▶ **GIVEN PASSAGE**

-- Opening Marker --

Exercise 4.5.9 (Among any ten consecutive integers, at least one is relatively prime to the the product of the others)

Proof. Consider a block $I=[[n,n+9]]$ of ten consecutive positive integers. If $n=1$, then $1\in J$ is relatively prime to the the product of the others. We can now assume that $n\ge 2$.

We prove first that there is an integer $s\in I$ which is not divisible by $2,3,5,7$.

The block $I$ contains exactly $5$ odd integers $m,m+2,m+4,m+6,m+8$. Consider the block $J=\{m,m+2,m+4,m+6,m+8\}\subset I$ of $5$ consecutive odd integers. Then $J$ contains at most $2$ multiples of $3$, at most one multiple of $5$ and at most one multiple of $7$. Therefore after elimination of these multiples, it remains at least one integer $s\in J$ which is not divisible by $3,5,7$. Since the elements of $J$ are odd,

Since $n\ge 2$, then $s\ge 2$, and every prime factor $p$ of $s$satisfies $p\ge 11$.

-- Closing Marker --

▶ **WORK TASK A**
According to the given passage, how many odd integers does the block $I$ contain?

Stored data

-- Opening Marker --

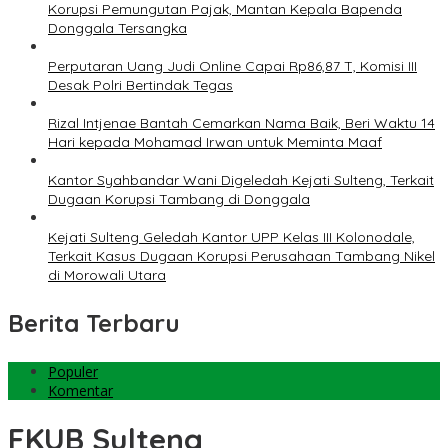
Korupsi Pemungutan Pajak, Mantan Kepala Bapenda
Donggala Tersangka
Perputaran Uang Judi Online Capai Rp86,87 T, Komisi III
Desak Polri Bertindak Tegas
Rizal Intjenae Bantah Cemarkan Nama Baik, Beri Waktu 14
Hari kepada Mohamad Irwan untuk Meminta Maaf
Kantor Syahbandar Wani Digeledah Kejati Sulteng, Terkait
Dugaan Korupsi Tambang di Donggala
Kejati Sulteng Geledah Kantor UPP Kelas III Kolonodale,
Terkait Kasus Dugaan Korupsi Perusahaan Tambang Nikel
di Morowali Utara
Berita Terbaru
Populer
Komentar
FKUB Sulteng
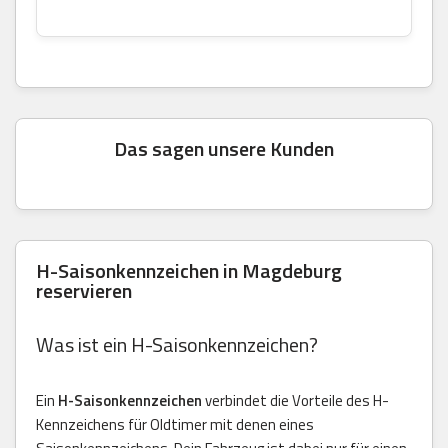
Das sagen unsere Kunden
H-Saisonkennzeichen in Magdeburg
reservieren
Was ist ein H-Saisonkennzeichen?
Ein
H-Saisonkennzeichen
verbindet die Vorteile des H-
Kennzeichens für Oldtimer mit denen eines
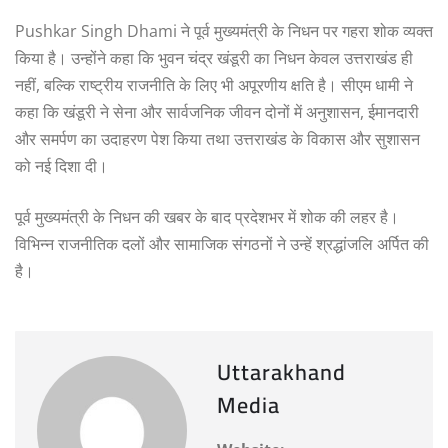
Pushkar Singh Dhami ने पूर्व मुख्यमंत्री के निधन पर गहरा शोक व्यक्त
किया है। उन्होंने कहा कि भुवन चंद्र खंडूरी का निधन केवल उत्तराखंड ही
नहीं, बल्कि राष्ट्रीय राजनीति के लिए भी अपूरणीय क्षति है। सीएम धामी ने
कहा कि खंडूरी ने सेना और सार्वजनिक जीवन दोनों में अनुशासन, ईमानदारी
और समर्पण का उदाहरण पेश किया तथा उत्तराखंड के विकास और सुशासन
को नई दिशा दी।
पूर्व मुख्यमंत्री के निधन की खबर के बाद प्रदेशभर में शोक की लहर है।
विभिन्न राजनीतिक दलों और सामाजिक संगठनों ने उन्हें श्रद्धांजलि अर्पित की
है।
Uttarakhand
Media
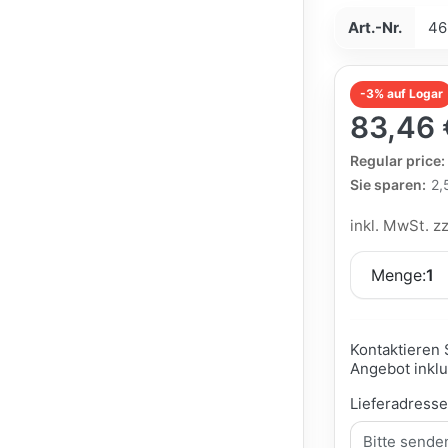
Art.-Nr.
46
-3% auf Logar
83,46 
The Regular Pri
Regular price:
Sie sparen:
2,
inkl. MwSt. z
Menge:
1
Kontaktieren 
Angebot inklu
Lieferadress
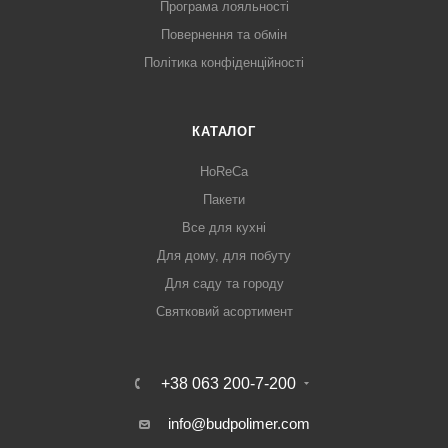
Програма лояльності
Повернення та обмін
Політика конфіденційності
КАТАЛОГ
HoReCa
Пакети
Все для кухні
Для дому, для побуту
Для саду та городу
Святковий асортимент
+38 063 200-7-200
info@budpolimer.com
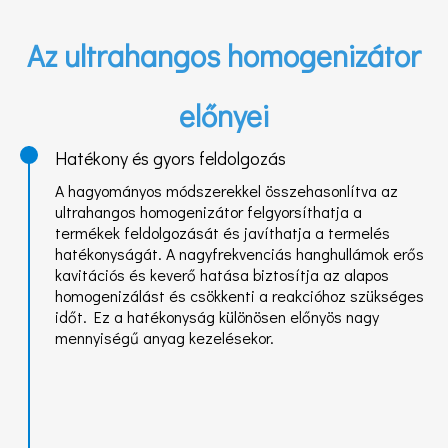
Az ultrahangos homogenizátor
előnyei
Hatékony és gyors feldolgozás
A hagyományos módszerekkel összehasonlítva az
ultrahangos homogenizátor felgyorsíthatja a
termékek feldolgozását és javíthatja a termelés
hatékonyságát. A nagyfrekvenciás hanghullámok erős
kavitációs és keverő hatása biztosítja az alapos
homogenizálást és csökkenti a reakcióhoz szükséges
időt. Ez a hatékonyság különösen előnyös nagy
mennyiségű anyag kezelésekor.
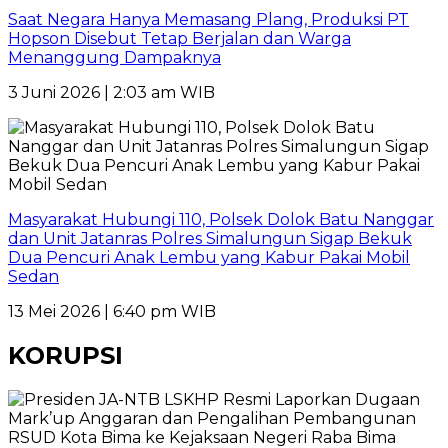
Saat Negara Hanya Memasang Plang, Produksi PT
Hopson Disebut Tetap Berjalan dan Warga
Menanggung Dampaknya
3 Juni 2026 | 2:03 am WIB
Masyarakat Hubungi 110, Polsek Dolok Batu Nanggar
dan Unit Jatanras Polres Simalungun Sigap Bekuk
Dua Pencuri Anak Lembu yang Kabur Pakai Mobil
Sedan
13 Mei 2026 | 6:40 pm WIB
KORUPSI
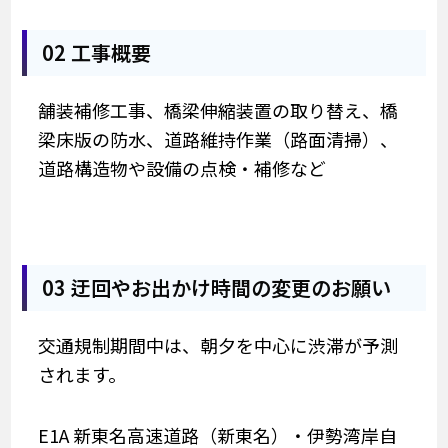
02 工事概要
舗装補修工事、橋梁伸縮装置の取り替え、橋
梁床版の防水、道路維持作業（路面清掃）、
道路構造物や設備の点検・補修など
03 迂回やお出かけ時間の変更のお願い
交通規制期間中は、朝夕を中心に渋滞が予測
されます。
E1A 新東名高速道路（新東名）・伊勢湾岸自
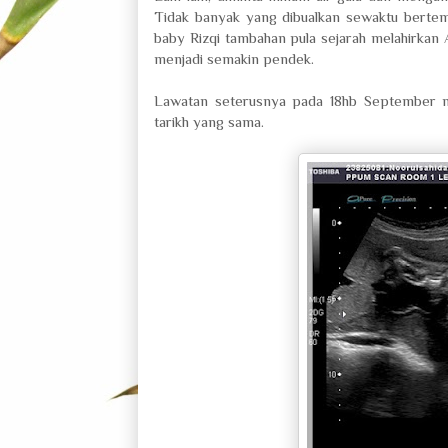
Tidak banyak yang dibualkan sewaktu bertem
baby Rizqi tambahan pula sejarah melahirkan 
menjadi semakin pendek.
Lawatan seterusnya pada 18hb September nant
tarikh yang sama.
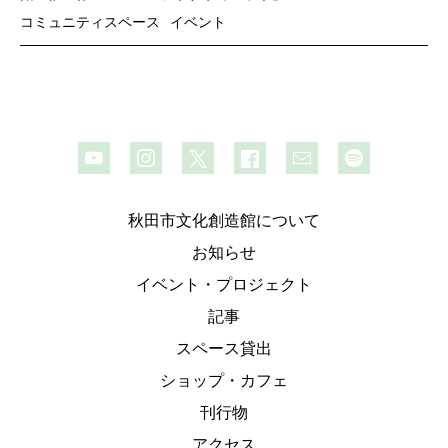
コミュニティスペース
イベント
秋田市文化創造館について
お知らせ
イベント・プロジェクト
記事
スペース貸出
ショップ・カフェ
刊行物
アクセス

-- Closing Marker --
-- Opening Marker --

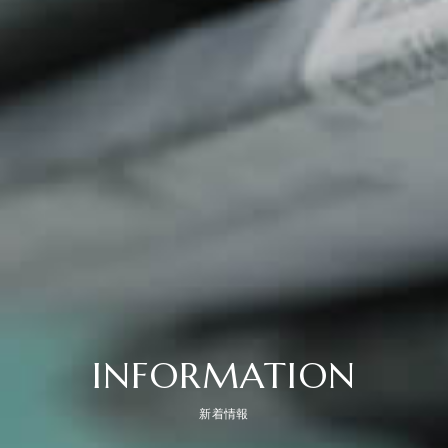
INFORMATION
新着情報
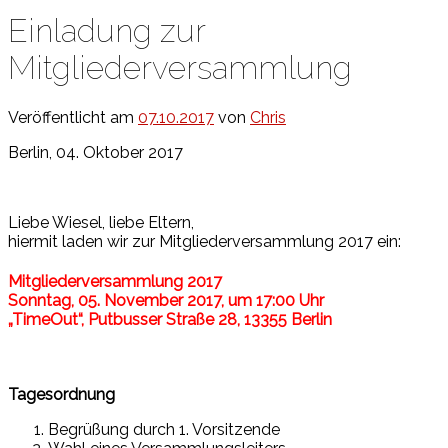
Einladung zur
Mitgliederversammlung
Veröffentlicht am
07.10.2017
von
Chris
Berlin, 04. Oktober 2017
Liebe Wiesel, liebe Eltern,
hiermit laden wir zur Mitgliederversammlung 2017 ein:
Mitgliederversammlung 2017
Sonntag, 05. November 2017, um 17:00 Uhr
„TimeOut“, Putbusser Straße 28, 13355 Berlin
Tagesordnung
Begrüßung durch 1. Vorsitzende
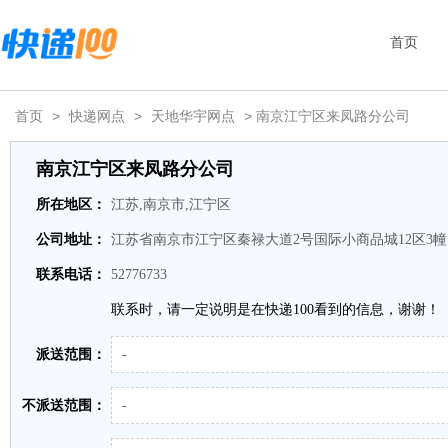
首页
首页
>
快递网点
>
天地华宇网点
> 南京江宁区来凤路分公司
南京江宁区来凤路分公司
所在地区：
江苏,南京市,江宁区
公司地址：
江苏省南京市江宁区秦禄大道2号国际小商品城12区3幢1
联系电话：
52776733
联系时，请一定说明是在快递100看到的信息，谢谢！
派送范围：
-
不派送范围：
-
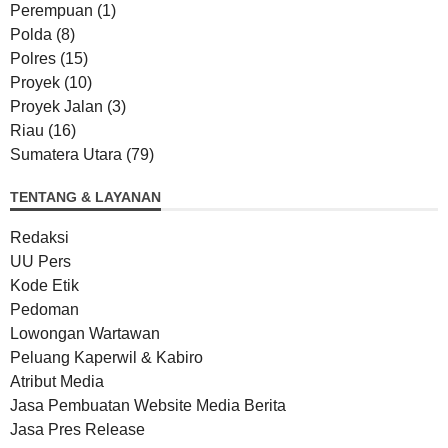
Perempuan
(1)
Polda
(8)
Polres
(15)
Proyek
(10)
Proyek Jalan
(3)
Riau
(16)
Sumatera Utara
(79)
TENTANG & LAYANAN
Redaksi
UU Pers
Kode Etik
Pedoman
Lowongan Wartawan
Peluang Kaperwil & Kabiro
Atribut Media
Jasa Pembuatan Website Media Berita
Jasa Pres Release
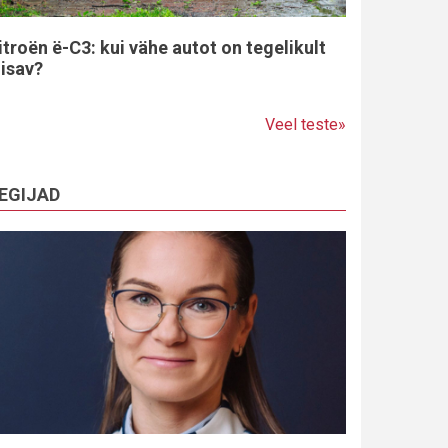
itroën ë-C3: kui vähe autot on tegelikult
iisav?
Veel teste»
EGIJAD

-- Closing Marker --

▶ **WORK TASK B**
Put the stored data rows into a Markdown table with the columns No. and Line. Begin at the line that has "Korupsi Pemungutan Pajak, Mantan", stop after the line that has "FKUB Sulteng", and leave out blank lines.

▶ **WRITTEN RESPONSE A**
Exactly 5.

▶ **WRITTEN RESPONSE B**
| No. | Line |
|---|---|
| 1 | Korupsi Pemungutan Pajak, Mantan Kepala Bapenda |
| 2 | Donggala Tersangka |
| 3 | Perputaran Uang Judi Online Capai Rp86,87 T, Komisi III |
| 4 | Desak Polri Bertindak Tegas |
| 5 | Rizal Intjenae Bantah Cemarkan Nama Baik, Beri Waktu 14 |
| 6 | Hari kepada Mohamad Irwan untuk Meminta Maaf |
| 7 | Kantor Syahbandar Wani Digeledah Kejati Sulteng, Terkait |
| 8 | Dugaan Korupsi Tambang di Donggala |
| 9 | Kejati Sulteng Geledah Kantor UPP Kelas III Kolonodale, |
| 10 | Terkait Kasus Dugaan Korupsi Perusahaan Tambang Nikel |
| 11 | di Morowali Utara |
| 12 | Berita Terbaru |
| 13 | Populer |
| 14 | Komentar |
| 15 | FKUB Sulteng |